25 km Kopfsteinpflaster nach Greifswald
Die nun folgende Strecke zwischen Stralsund und Greifswald will nicht enden. Sie führt in einer Allee neben einer viel befahrenen Landstraße entlang. Allee klingt romantisch, und wie schön, sie hat Kopfsteinpflaster! Was auf den ersten 500 Meter noch toll ist, zieht sich sagenhafte ca 25 km auf der Strecke hin. Vermutlich noch von vor 1945, meint ein Einwohner von Reinberg zu mir.
Vollkommen durchgeruckelt sehen Tristan und ich uns erst 86 km später in Greifswald wieder. Ein kurzer Abstecher zum Markt zeigt uns die sehenswerten historischen Bauten. Hier lässt es sich aushalten. Wir sind mit Philipp verabredet für unsere vergessenen Kissen und die neue Krankenkassen Karte.
Zulassen, Dinge verschieden sehen zu dürfen
Doch vorher sprechen Tristan und ich über den Tag und was eigentlich in uns vorgeht. Wie verschieden wir manche Dinge sehen – und dass es aber auch so sein darf. Und wie viel Missverständnisse entstehen, weil nonverbale und verbale Kommunikation vom Gegenüber anders interpretiert wird, als sie gemeint ist. Das gilt natürlich für beide Seiten.
Mitten im Gespräch schaut ein Passant interessiert auf unsere Räder und ich rufe ihm hinterher: „Auf zum Nordkapp!“. Er hält inne und erzählt, dass er zu einer Segelregatta hier ist und gerade aus der Klinik kommt, da ihm ein Mast auf den Kopf gefallen ist. Er zeigt uns die blutige Verletzung unter seiner Kappe.
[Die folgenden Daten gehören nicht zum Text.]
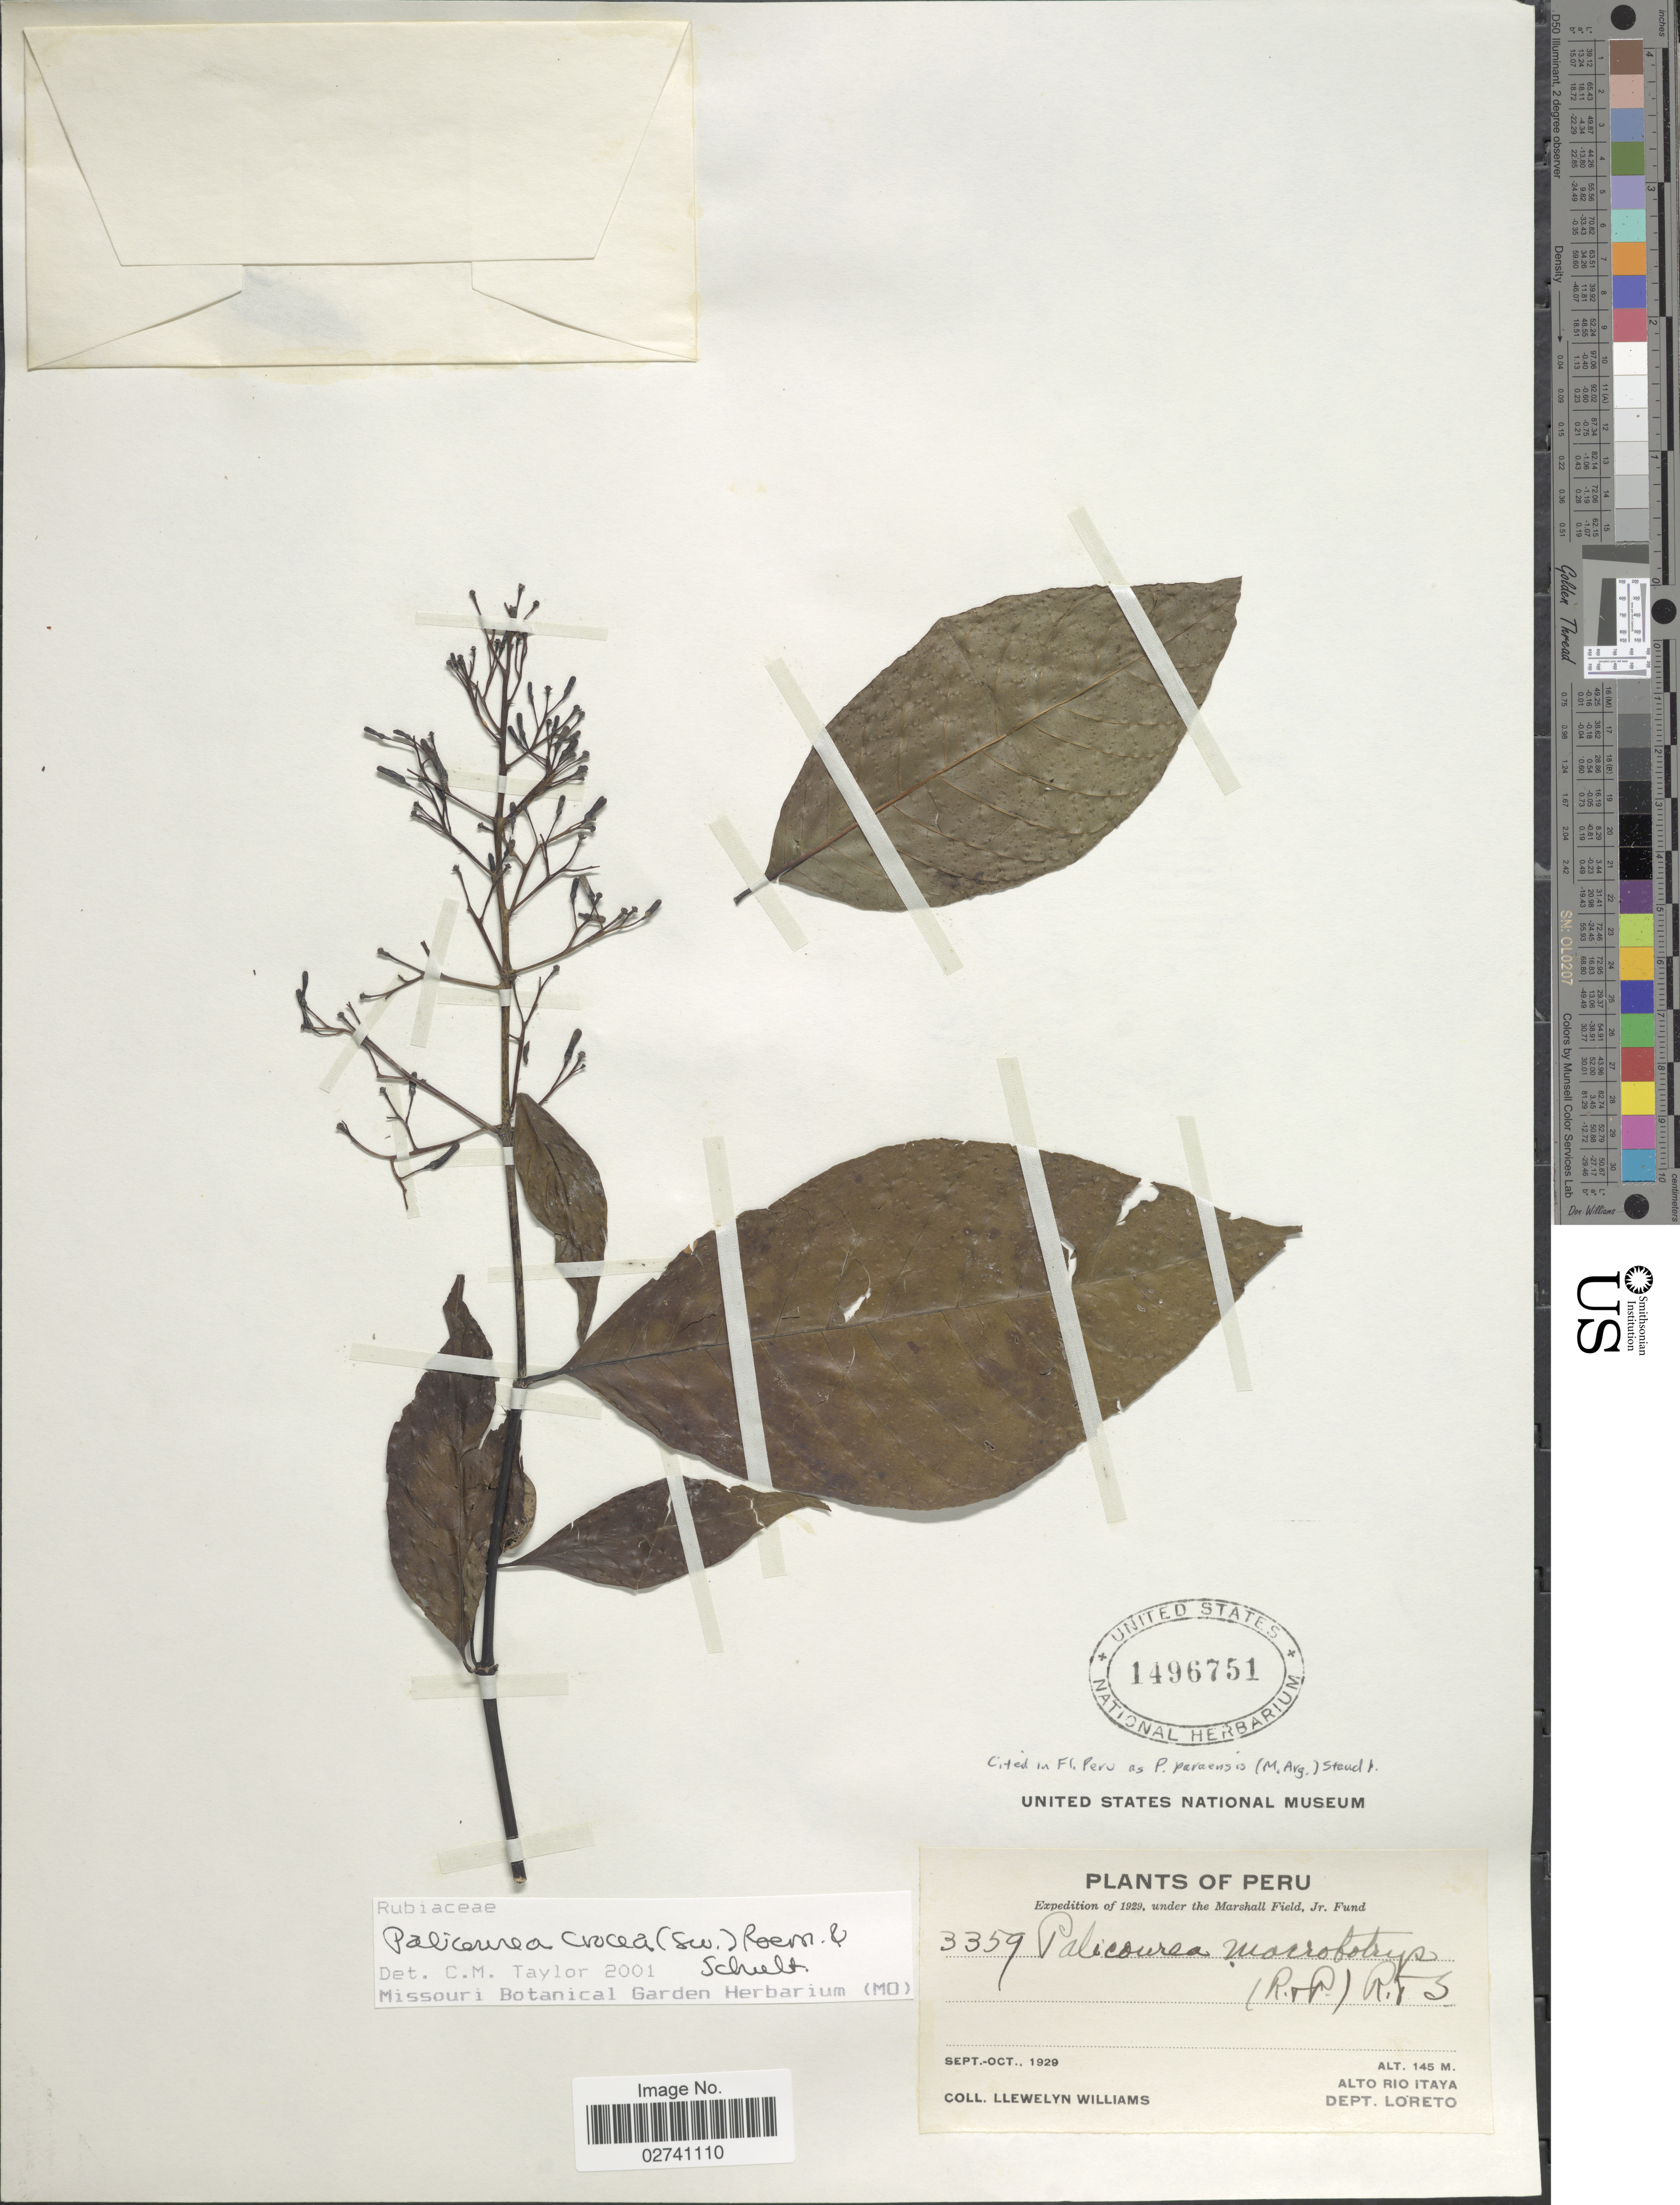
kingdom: Plantae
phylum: Tracheophyta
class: Magnoliopsida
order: Gentianales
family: Rubiaceae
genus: Palicourea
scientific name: Palicourea crocea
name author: (Sw.) Schult.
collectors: Ll. Williams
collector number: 3359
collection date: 1929-09/1929-10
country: Peru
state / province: Loreto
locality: Alto Rio Itaya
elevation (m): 145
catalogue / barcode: US 1496751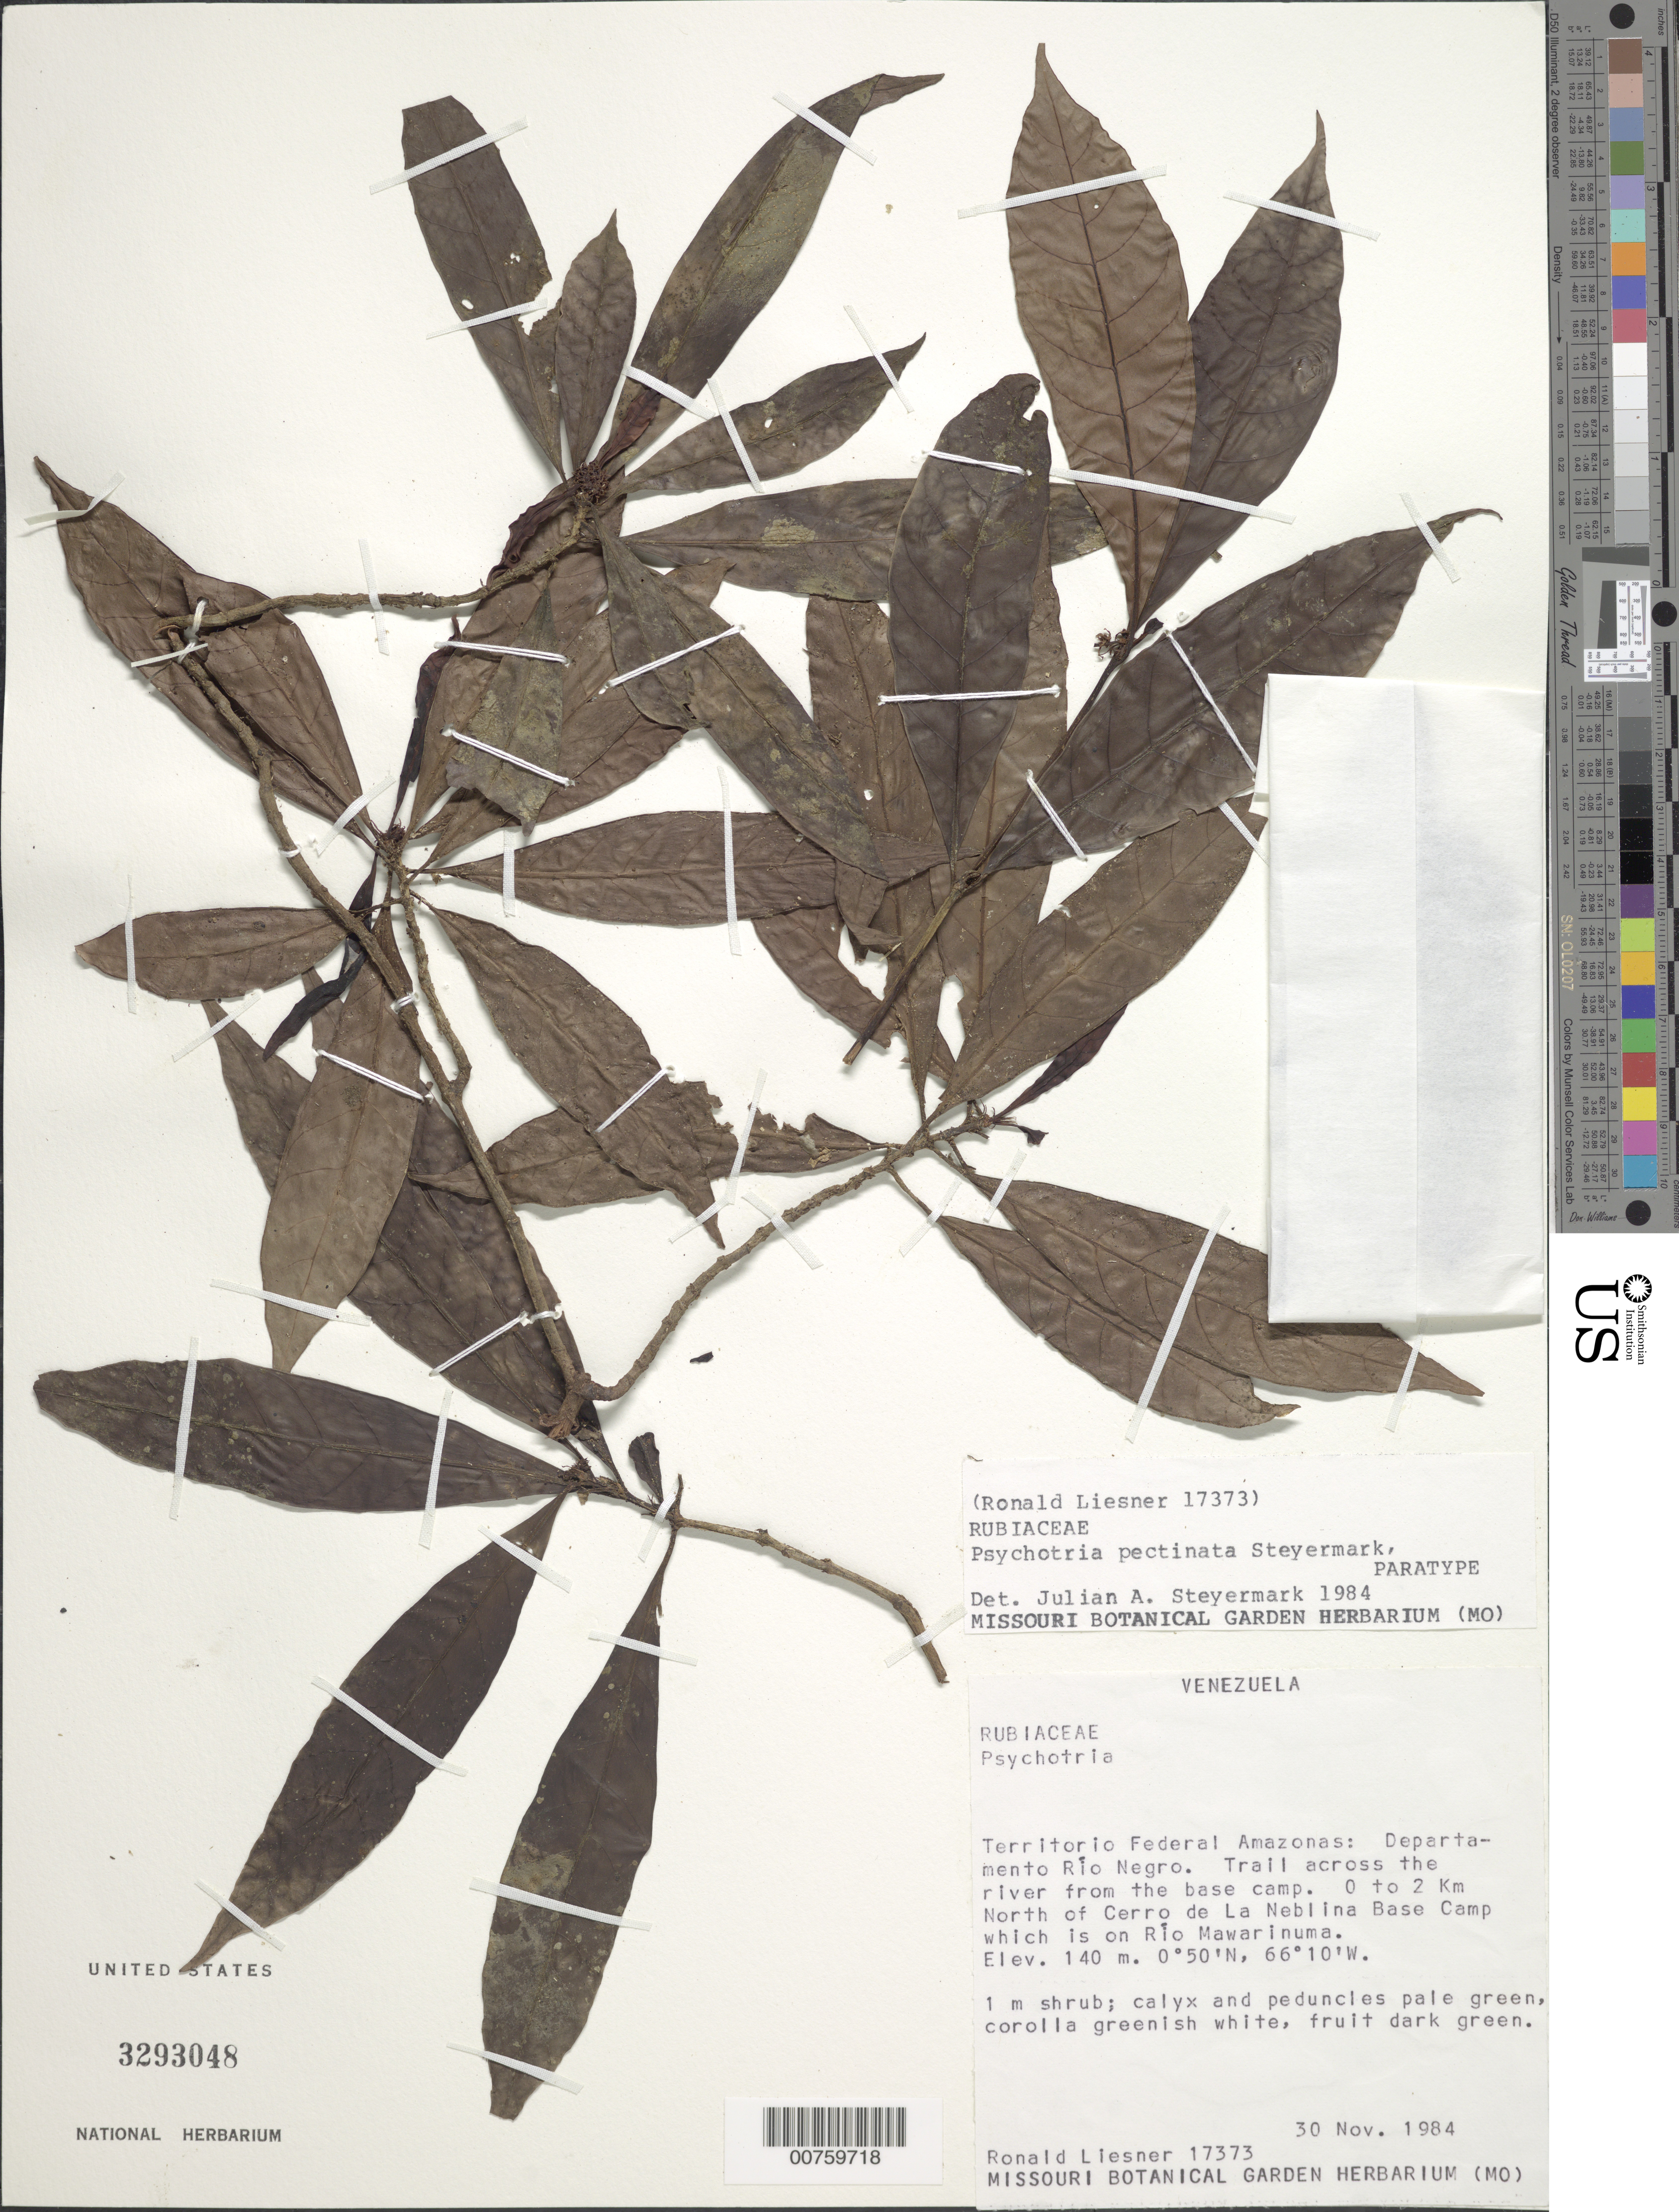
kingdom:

Peter, selbst auch Reiseradler, gibt uns ein paar gute Tipps für Übernachtungen in Dänemark, da dort das skandinavische Jedermannsrecht eingeschränkt ist. Zum einen gibt es ausgewiesene Koordinaten für Stellen, an denen man Hängematte oder Zelt für eine Nacht aufstellen darf. Zum anderen sogenannte Shelter, niedrige Bauten, unter die man seine Matte legen kann. Wir sind gespannt. Danke, Peter!
Service von Phillip und Bekki an der Strecke
Wir fahren weiter zu Phillip und Bekki, die uns direkt am Eingang mit unseren Kissen herzlich begrüßen. Die beiden versuchen uns noch zu helfen bei der Improvisation von Tristans Vorderradständer, aber es klappt nicht. Dafür gibt’s ein Bierchen im Hausflur gratis. Danke für den tollen Service und das Kaltgetränk! Sie fragen, ob wir noch Zeit haben etwas zu essen, aber es ist bereits 20:40 Uhr und die Campingplätze machen meist zwischen 20 und 21 Uhr dicht. Also radeln wir weiter.
Als wir merken, dass es zu knapp wird, entdecken wir einen Grünstreifen neben einer Straße, kochen Nudeln mit Tomatensauce und bleiben die Nacht dort.
Das Zelt ist gerade zu – da höre ich Schritte. Ich sage „Wer ist da?“ und gehe aufgeregt nachsehen. In den Büschen raschelt es, es war wohl nur die schwarze Katze, die wir vorhin schon gesehen haben.
Fühlt sich nach einer unruhigen Nacht an.